#### TEXT SECTION
....................

Section 7. Employment Requirement
(a) Termination prior to Change in Control. Any payment to a Participant under the Plan shall be conditioned upon such Participant’s continued employment with the Company until the consummation of the Change in Control. A Participant shall not be entitled to the payment under an Award if his or her employment is terminated at any time or for any reason prior to the consummation of a Change in Control, including by reason of death, disability, retirement, voluntary or involuntary termination, or termination with or without cause.
(b) Termination following Change in Control. The termination of a Participant’s employment upon or following the consummation of a Change in Control shall not affect the Participant’s right to payment under an Award, regardless of the reason for such termination.
Section 8. Unfunded Status
All rights of Participants to benefits under the Plan are unfunded obligations of the Company. Plan benefits shall be paid from the general assets of the Company, and each of the Participants shall have the status of an unsecured general creditor of the Company with respect to all interests under the Plan.
Section 9. General Provisions
(a) Effective Date. The Plan, as amended and restated, is effective as of March __, 2015.

....................

#### TASK A
In the plan excerpt, transcribe everything from "Section 7. Employment" down to "or without cause.".
#### TASK B
Give the number and title of each section in the plan excerpt.
The data has no connection to the plan excerpt.

#### RECORDED DATA

....................

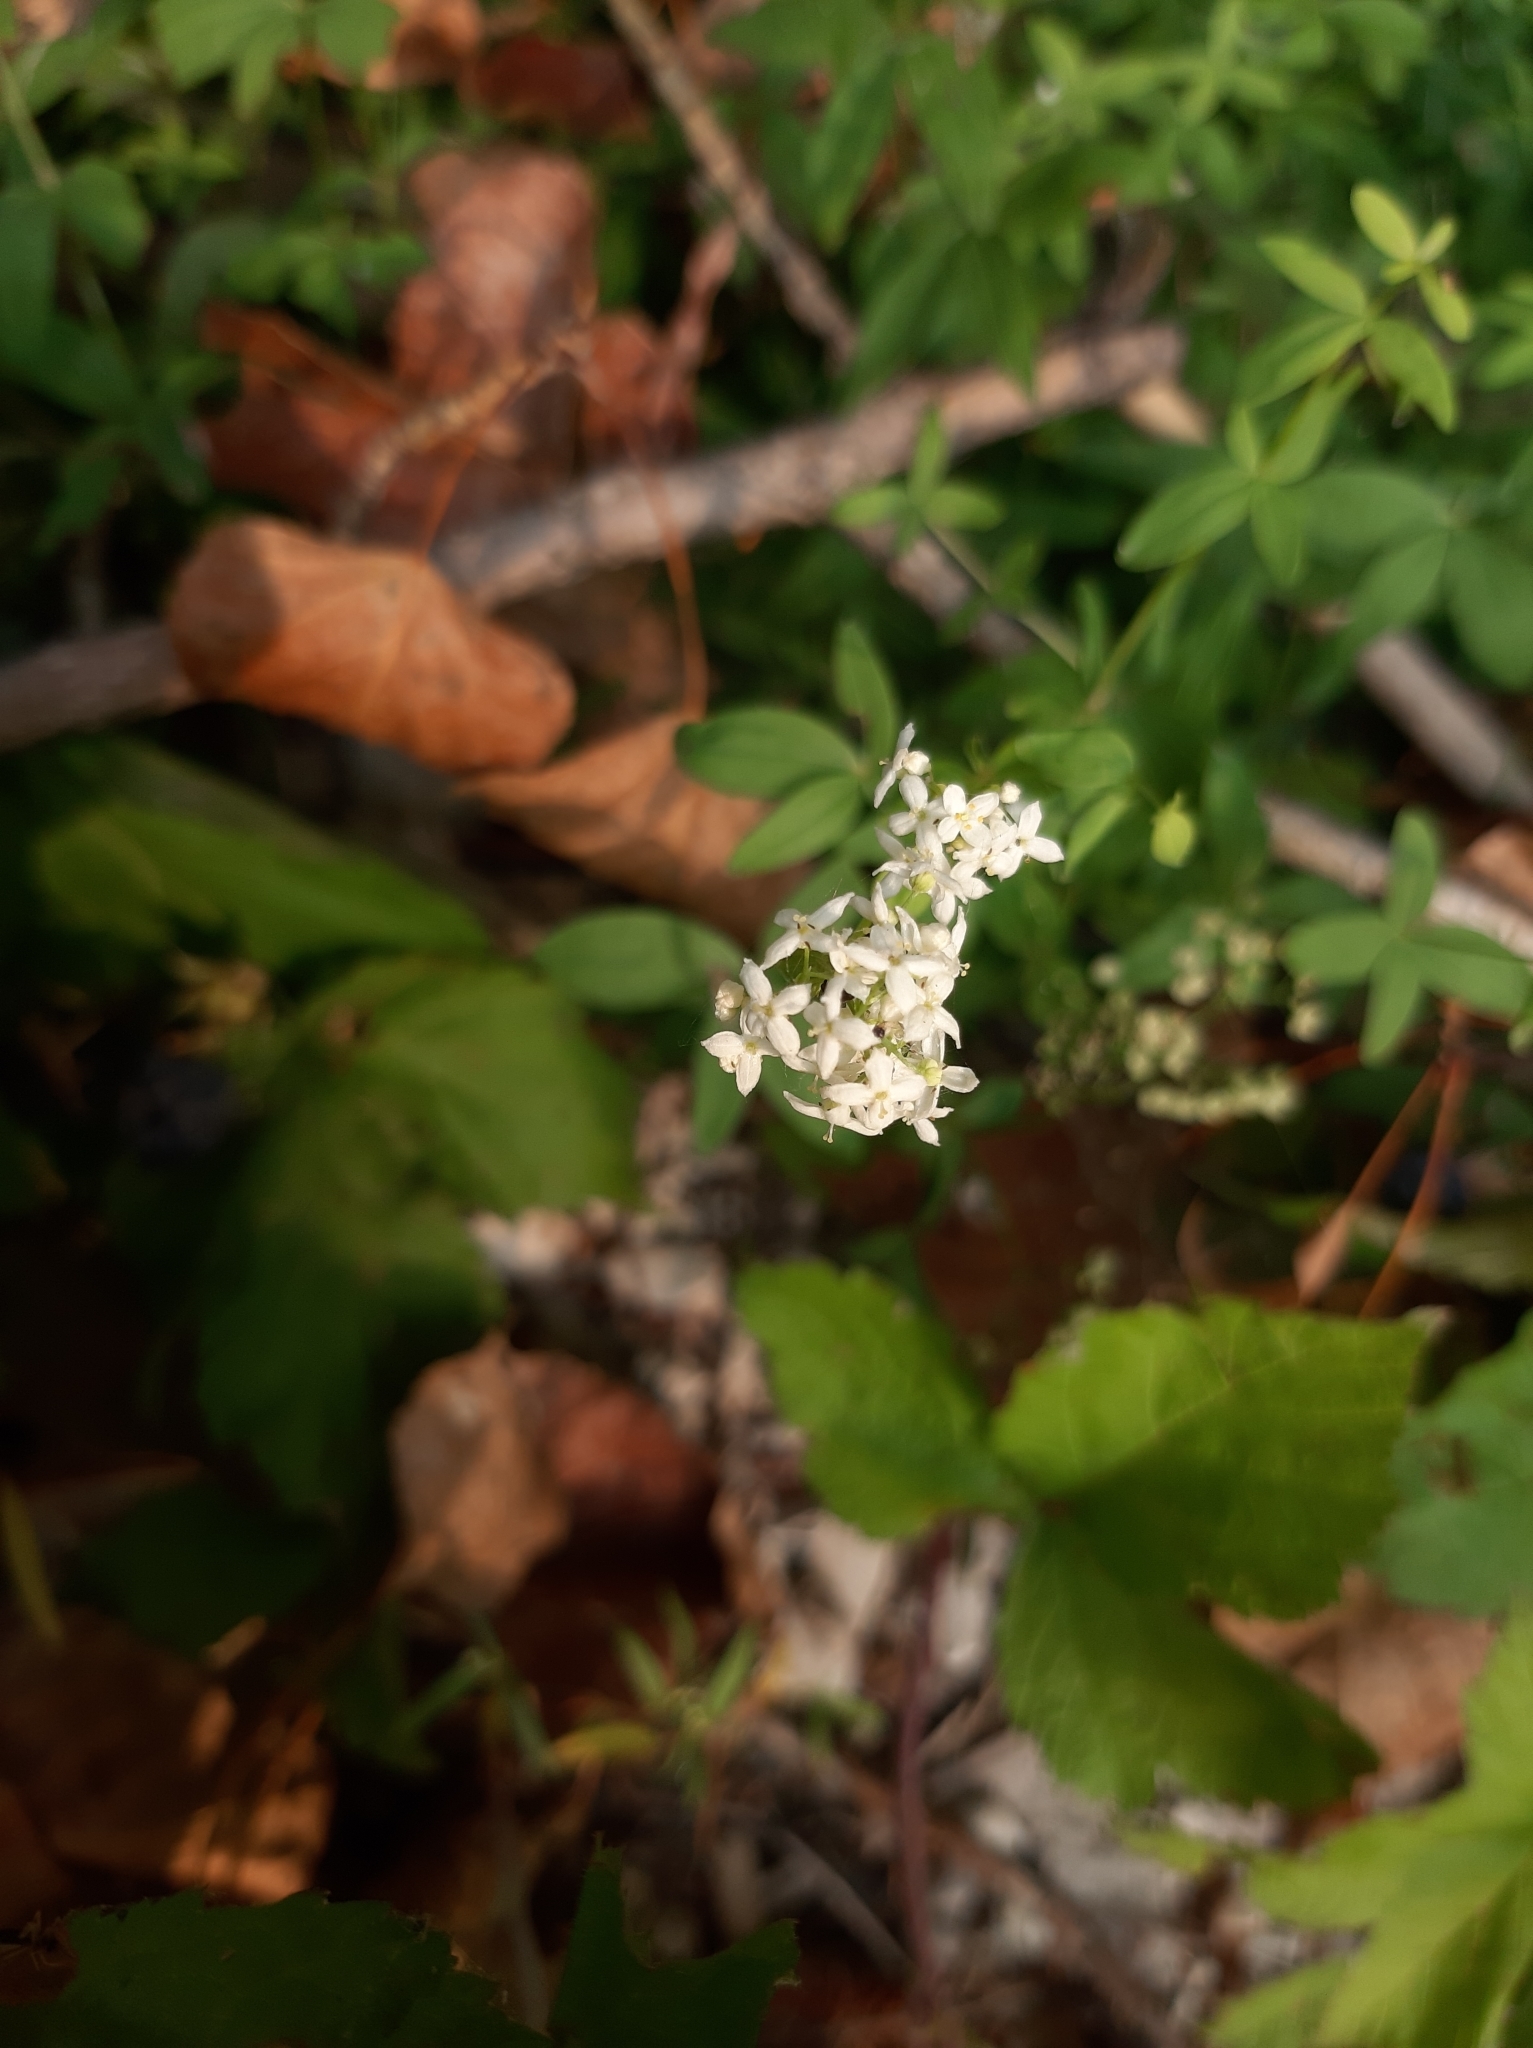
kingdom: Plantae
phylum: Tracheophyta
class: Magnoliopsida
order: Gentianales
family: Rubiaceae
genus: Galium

....................

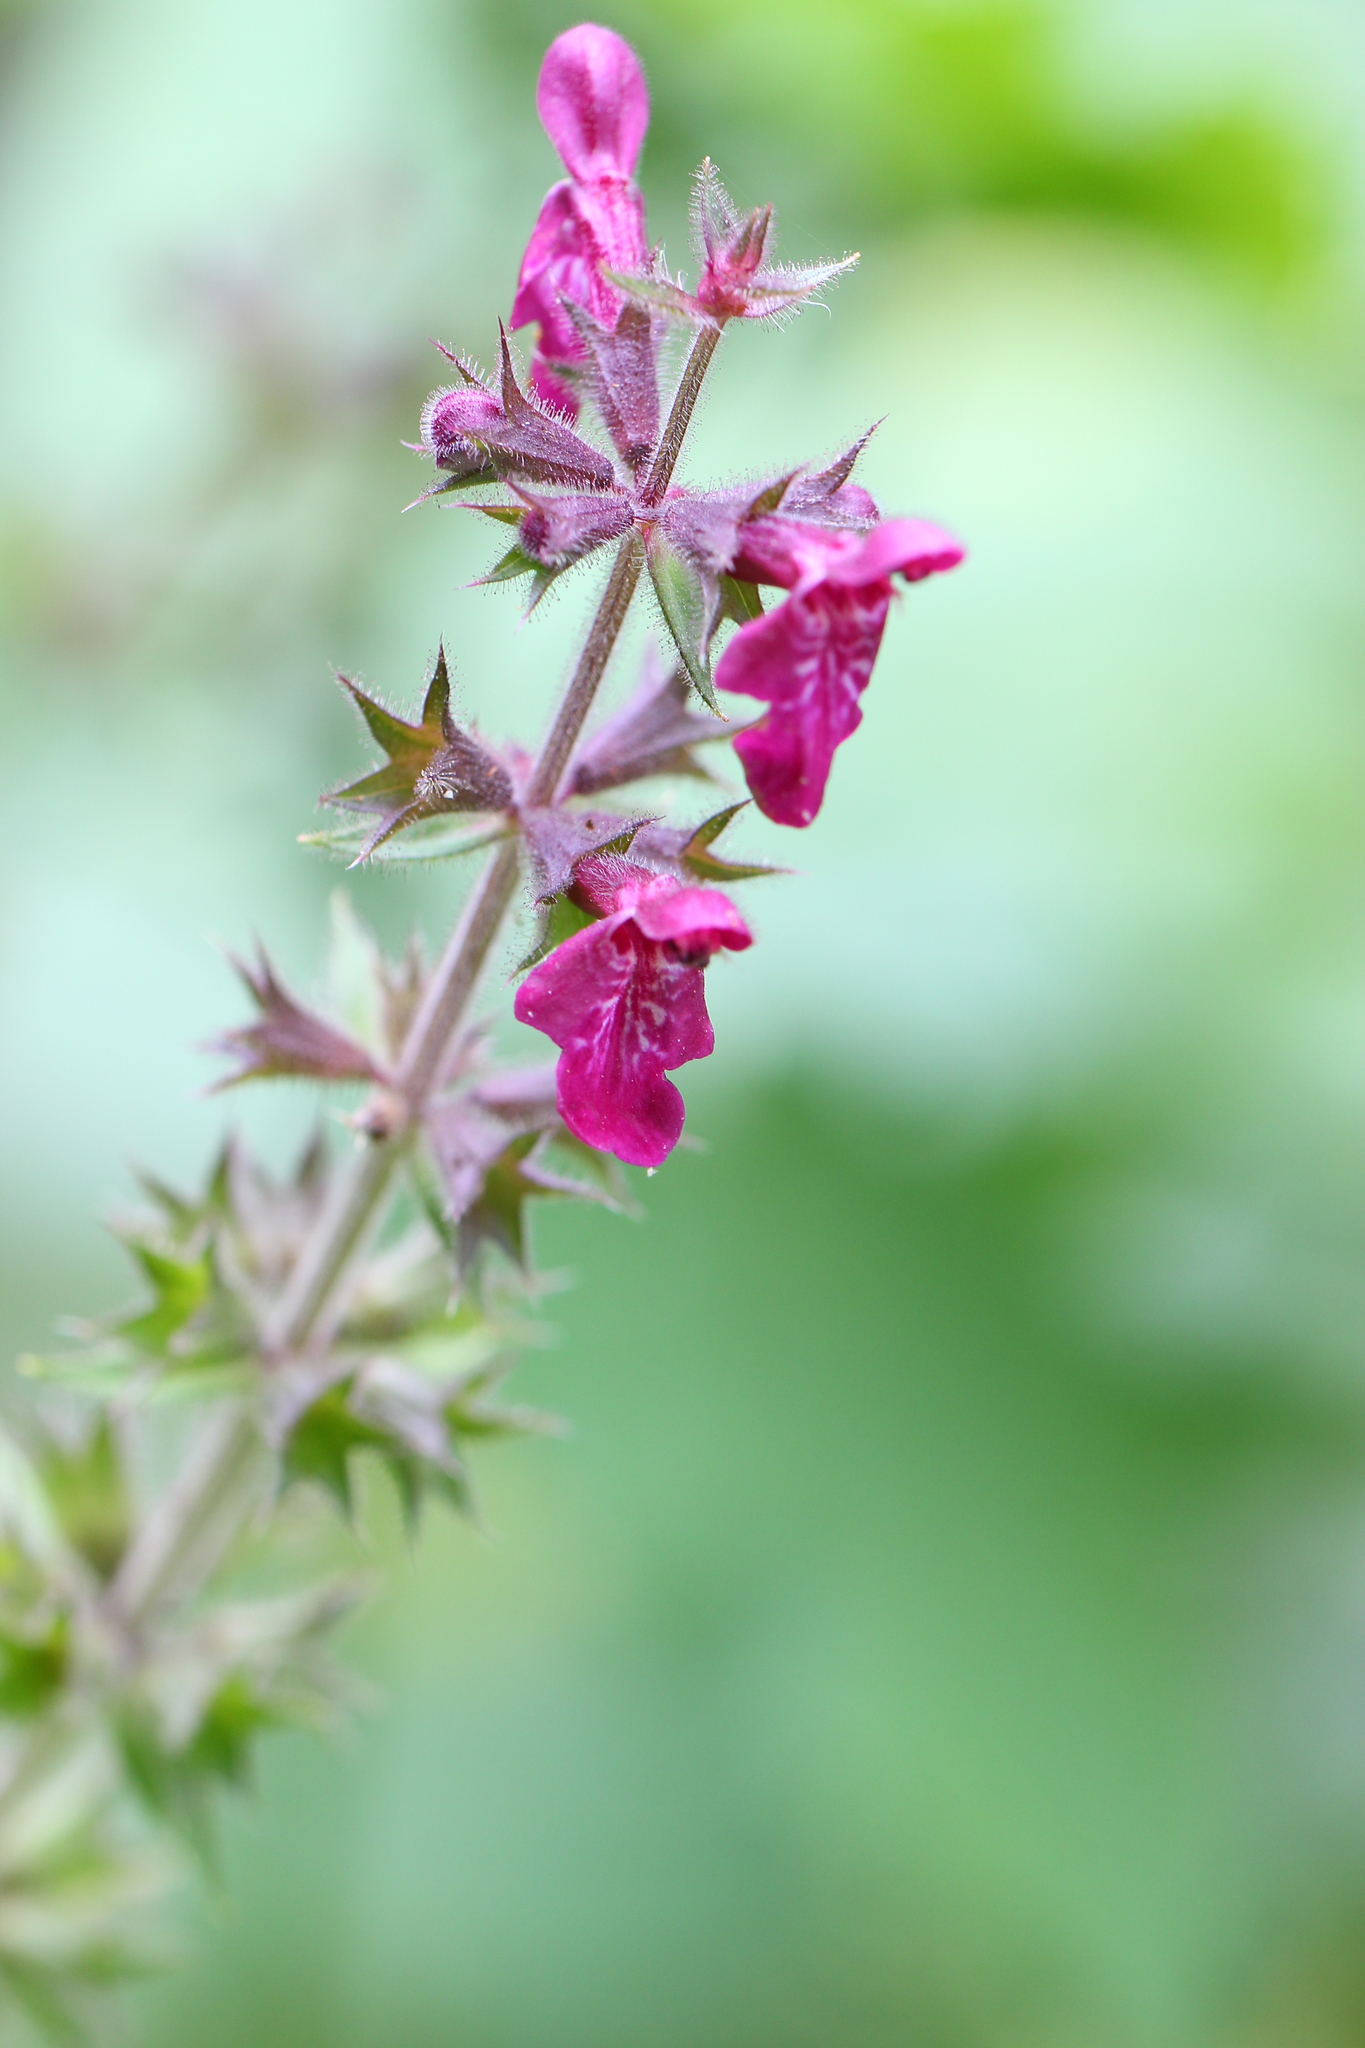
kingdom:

....................

#### SOLUTION A
Section 7. Employment Requirement
(a) Termination prior to Change in Control. Any payment to a Participant under the Plan shall be conditioned upon such Participant’s continued employment with the Company until the consummation of the Change in Control. A Participant shall not be entitled to the payment under an Award if his or her employment is terminated at any time or for any reason prior to the consummation of a Change in Control, including by reason of death, disability, retirement, voluntary or involuntary termination, or termination with or without cause.

#### SOLUTION B
Section 7. Employment Requirement
Section 8. Unfunded Status
Section 9. General Provisions